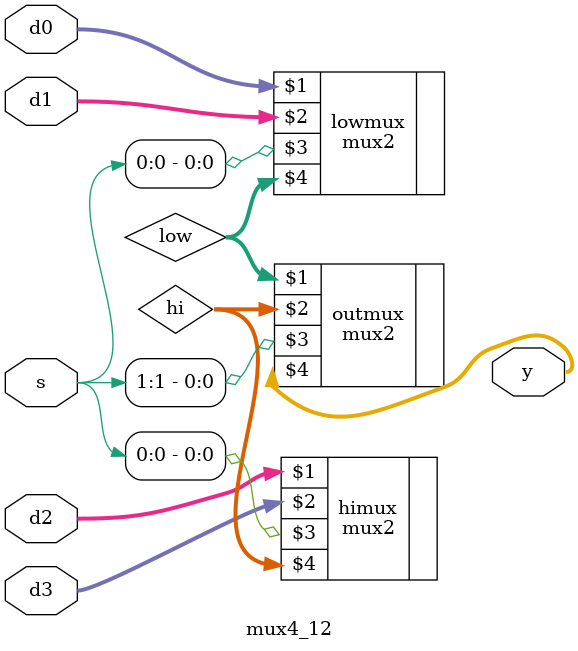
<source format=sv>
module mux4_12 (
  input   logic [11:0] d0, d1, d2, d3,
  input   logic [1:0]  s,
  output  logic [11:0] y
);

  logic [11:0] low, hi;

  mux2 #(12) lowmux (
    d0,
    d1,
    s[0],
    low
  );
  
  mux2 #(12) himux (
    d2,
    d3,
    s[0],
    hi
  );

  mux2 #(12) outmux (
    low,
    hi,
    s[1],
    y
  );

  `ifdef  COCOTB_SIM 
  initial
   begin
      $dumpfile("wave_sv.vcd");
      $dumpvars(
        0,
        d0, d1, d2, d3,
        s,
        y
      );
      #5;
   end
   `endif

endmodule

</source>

TO-DO ITEM:
Search the material above for "input". Pull out each line where it shows up.

RESULT:
  input   logic [11:0] d0, d1, d2, d3,
  input   logic [1:0]  s,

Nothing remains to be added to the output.